Extracted text:
Getting started with Intel Quantum Simulator: Examples¶
Tutorial on the basic use of Intel QS through its Python interface: Two examples are provided.
NOTE: Currently, the Python implementation only allows for single-core execution and does not take advantages of the MPI protocol. However the user can familiarize with the same functionalities available in the distributed implementation (only C++ at the moment) and the transition should be relatively straighforward since all methods maintain name and effect.
Import Intel QS library¶
Let’s start by importing the Python library with the class and methods defined in the C++ implementation.
[2]:
# Import the Python library with the C++ class and methods of Intel Quantum Simulator.
# If the library is not contained in the same folder of this notebook, its path has to be added.
import sys
sys.path.insert(0, '../lib_python')
import intelqs as simulator
# Import NumPy library with Intel specialization.
import numpy as np
from numpy import random_intel
# Import graphical library for plots.
import matplotlib.pyplot as plt
Example 1¶
Create the state of a quantum register, having \(N>3\) qubits.

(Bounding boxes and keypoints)

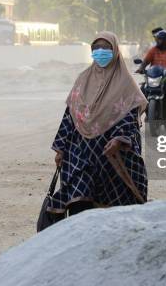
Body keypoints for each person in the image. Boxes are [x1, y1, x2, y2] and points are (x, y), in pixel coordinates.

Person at [47, 31, 148, 219]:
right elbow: (71, 115)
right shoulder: (83, 79)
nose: (100, 52)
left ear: (115, 50)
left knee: (112, 209)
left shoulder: (126, 84)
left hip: (110, 155)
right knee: (79, 201)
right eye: (96, 48)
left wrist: (120, 139)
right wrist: (61, 148)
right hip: (79, 153)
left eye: (106, 48)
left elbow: (130, 118)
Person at [136, 30, 166, 120]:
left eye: (160, 40)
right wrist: (141, 68)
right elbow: (145, 61)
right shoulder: (153, 50)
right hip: (154, 76)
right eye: (157, 39)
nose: (157, 41)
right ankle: (144, 113)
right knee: (142, 90)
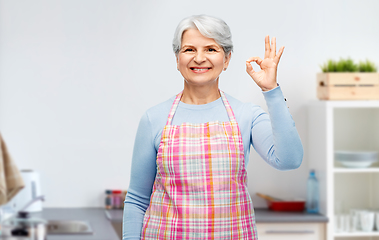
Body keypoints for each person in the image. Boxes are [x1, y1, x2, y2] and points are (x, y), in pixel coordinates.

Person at [123, 14, 303, 240]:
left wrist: (271, 90)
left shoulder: (245, 115)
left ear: (226, 59)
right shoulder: (154, 119)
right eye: (189, 50)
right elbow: (137, 199)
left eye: (211, 49)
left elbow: (290, 159)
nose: (199, 58)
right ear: (177, 58)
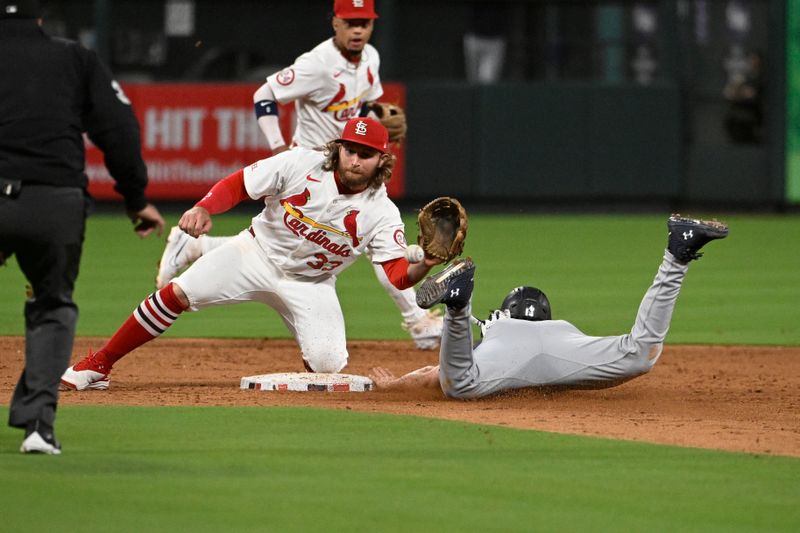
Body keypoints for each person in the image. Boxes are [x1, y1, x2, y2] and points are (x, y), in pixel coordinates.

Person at [61, 118, 443, 391]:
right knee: (177, 293)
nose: (355, 160)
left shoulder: (382, 212)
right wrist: (204, 207)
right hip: (253, 254)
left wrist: (423, 265)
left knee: (328, 367)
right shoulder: (299, 163)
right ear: (337, 148)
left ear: (382, 160)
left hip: (312, 284)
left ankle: (309, 345)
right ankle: (100, 363)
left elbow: (395, 275)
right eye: (350, 150)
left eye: (366, 154)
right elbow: (239, 184)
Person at [155, 0, 444, 350]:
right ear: (335, 22)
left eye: (364, 23)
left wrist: (379, 117)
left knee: (314, 243)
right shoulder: (317, 64)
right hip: (313, 169)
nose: (357, 30)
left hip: (352, 172)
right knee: (321, 242)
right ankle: (418, 323)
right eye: (350, 22)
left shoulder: (371, 58)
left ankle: (195, 246)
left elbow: (363, 107)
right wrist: (278, 146)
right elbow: (264, 94)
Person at [0, 0, 165, 454]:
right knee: (51, 307)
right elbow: (119, 128)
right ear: (40, 15)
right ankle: (38, 427)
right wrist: (135, 198)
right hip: (51, 199)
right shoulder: (74, 57)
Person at [370, 215, 729, 399]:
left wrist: (396, 386)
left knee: (459, 385)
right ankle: (677, 254)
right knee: (640, 353)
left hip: (507, 349)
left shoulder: (499, 327)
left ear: (506, 310)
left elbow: (435, 374)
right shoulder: (562, 328)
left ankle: (459, 307)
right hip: (566, 349)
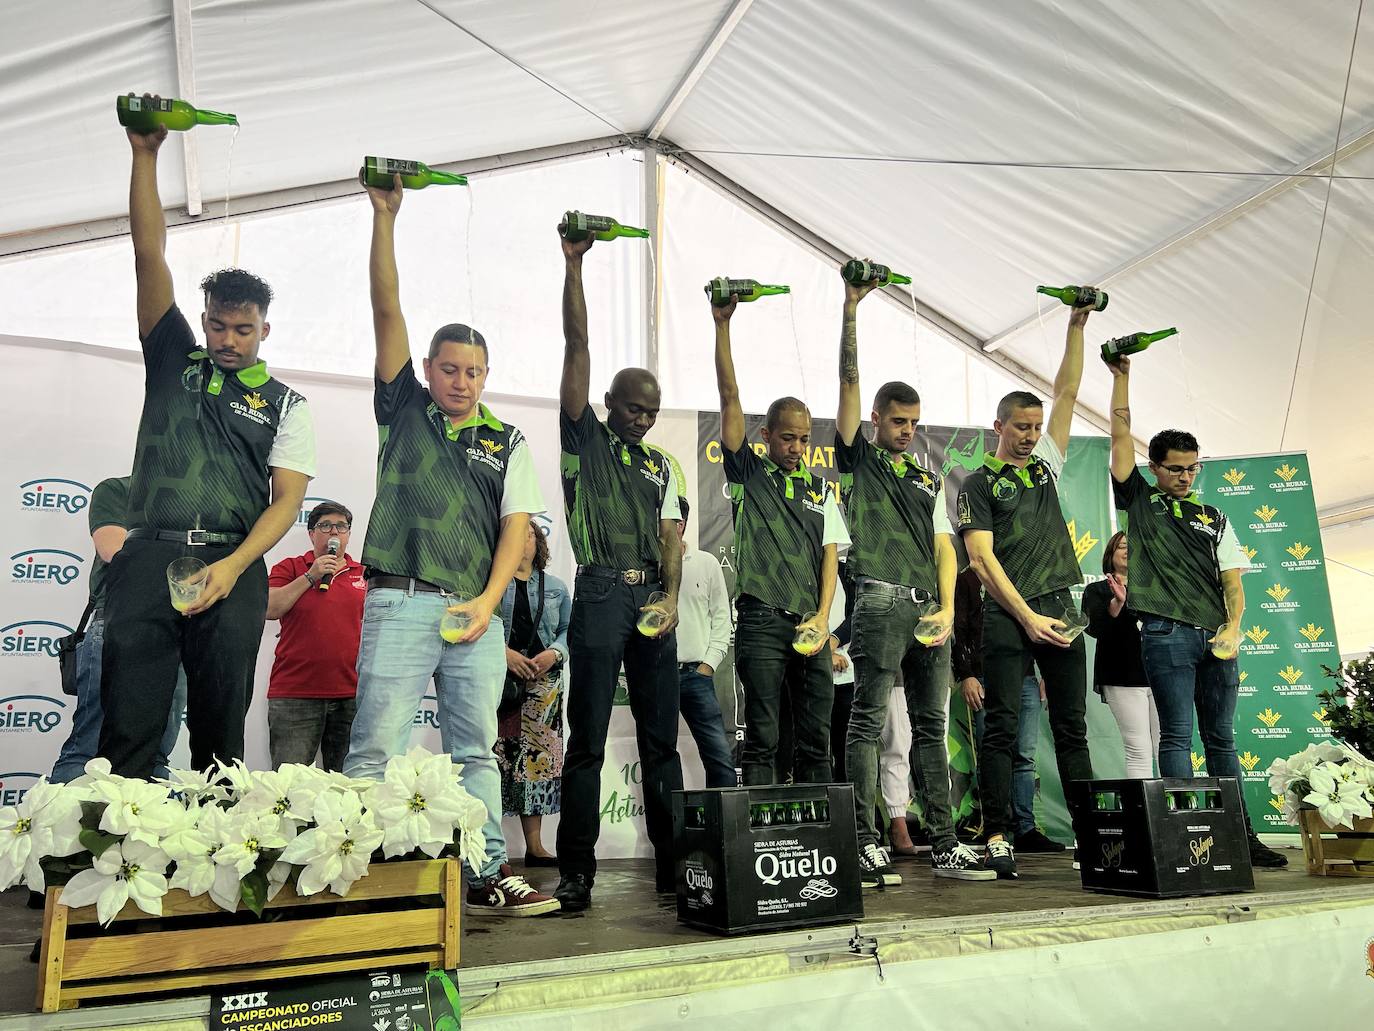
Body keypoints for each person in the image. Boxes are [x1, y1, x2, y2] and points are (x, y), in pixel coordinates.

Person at [342, 173, 557, 915]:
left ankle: (487, 871)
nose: (460, 380)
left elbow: (515, 528)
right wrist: (385, 218)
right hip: (402, 600)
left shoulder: (507, 438)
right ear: (428, 370)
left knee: (475, 752)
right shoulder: (403, 406)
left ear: (486, 375)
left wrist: (489, 605)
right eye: (449, 368)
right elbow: (386, 309)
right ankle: (360, 876)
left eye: (473, 371)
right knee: (377, 746)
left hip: (477, 614)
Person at [98, 103, 314, 778]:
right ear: (204, 321)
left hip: (234, 566)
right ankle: (121, 863)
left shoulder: (287, 404)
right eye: (218, 326)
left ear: (264, 331)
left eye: (241, 329)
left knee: (221, 737)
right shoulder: (172, 359)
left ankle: (217, 872)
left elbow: (285, 504)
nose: (226, 339)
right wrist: (145, 154)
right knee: (129, 724)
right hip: (145, 560)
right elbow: (147, 253)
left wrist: (231, 566)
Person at [835, 272, 991, 886]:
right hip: (877, 601)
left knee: (931, 726)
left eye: (913, 422)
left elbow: (945, 547)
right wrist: (851, 310)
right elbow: (847, 384)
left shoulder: (927, 477)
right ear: (876, 418)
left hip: (932, 610)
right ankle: (866, 841)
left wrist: (949, 608)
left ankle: (946, 843)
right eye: (897, 421)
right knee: (868, 721)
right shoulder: (859, 458)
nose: (906, 430)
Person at [1105, 356, 1286, 867]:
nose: (1185, 476)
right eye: (1175, 469)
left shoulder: (1215, 516)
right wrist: (1121, 376)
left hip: (1215, 637)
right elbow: (1120, 440)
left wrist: (1233, 627)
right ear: (1155, 468)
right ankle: (1189, 838)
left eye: (1192, 468)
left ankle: (1242, 836)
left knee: (1222, 738)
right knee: (1177, 735)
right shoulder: (1140, 501)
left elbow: (1233, 582)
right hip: (1163, 633)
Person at [554, 229, 684, 912]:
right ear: (607, 401)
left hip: (651, 601)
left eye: (653, 411)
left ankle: (674, 867)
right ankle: (575, 871)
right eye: (634, 406)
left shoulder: (664, 464)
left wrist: (670, 597)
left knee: (663, 743)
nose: (643, 418)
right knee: (590, 739)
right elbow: (577, 346)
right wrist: (575, 265)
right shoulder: (585, 439)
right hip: (601, 590)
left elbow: (673, 536)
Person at [956, 296, 1096, 879]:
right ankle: (996, 835)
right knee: (1003, 728)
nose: (1031, 437)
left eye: (1036, 429)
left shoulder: (1046, 467)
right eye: (1021, 427)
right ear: (998, 426)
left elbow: (1065, 391)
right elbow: (982, 561)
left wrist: (1076, 324)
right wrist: (1025, 617)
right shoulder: (976, 482)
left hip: (1060, 611)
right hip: (1009, 617)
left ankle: (1094, 833)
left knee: (1071, 728)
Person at [712, 289, 849, 790]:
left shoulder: (820, 490)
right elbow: (730, 399)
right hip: (762, 621)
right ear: (766, 435)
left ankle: (818, 836)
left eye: (805, 438)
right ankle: (762, 835)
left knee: (816, 735)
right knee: (765, 734)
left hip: (811, 626)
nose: (797, 446)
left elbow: (831, 557)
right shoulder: (749, 474)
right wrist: (722, 325)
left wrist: (822, 617)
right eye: (788, 437)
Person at [51, 476, 186, 783]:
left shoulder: (201, 508)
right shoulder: (119, 489)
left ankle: (140, 830)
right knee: (88, 750)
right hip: (114, 624)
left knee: (157, 753)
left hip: (175, 631)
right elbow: (115, 550)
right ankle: (60, 827)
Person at [265, 501, 366, 771]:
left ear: (348, 534)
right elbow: (270, 608)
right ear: (311, 533)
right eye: (325, 526)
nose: (334, 532)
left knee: (348, 790)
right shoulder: (290, 568)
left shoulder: (365, 575)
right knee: (289, 787)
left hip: (352, 696)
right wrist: (311, 576)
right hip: (295, 694)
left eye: (341, 526)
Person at [496, 520, 572, 865]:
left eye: (529, 533)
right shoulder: (493, 585)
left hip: (544, 688)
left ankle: (535, 847)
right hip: (499, 681)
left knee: (537, 765)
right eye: (517, 533)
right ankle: (491, 849)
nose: (524, 539)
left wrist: (554, 652)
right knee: (495, 761)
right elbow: (478, 622)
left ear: (538, 542)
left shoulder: (555, 587)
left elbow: (570, 629)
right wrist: (504, 654)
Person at [1081, 531, 1157, 779]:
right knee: (1138, 748)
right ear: (1111, 554)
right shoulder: (1096, 590)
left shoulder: (1154, 587)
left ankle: (1171, 812)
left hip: (1161, 675)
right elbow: (1094, 628)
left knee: (1167, 746)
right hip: (1121, 676)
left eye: (1134, 546)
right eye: (1122, 547)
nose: (1128, 551)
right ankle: (1144, 815)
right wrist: (1117, 604)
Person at [673, 499, 737, 788]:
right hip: (655, 675)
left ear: (681, 525)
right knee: (658, 755)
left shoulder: (706, 563)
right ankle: (668, 832)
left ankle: (723, 830)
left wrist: (708, 665)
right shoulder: (644, 566)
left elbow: (723, 618)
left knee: (719, 757)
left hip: (695, 674)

Required tasks:
a) Using the Intel QS tutorial, say whether each statement agrees with it, answering yes or no and quoting the deciding words: (i) the Python implementation can currently use the MPI protocol for multi-core execution; (ii) the distributed implementation is available only in C++ at the moment; (iii) the tutorial provides two examples.
b) In the Intel QS tutorial's code, under what name is the intelqs library imported?
The records stand apart from the Intel QS tutorial.

Results for each task:
a)
(i) No: "Currently, the Python implementation only allows for single-core execution and does not take advantages of the MPI protocol."
(ii) Yes: "the distributed implementation (only C++ at the moment)"
(iii) Yes: "Two examples are provided."

b) It is imported as simulator ("import intelqs as simulator").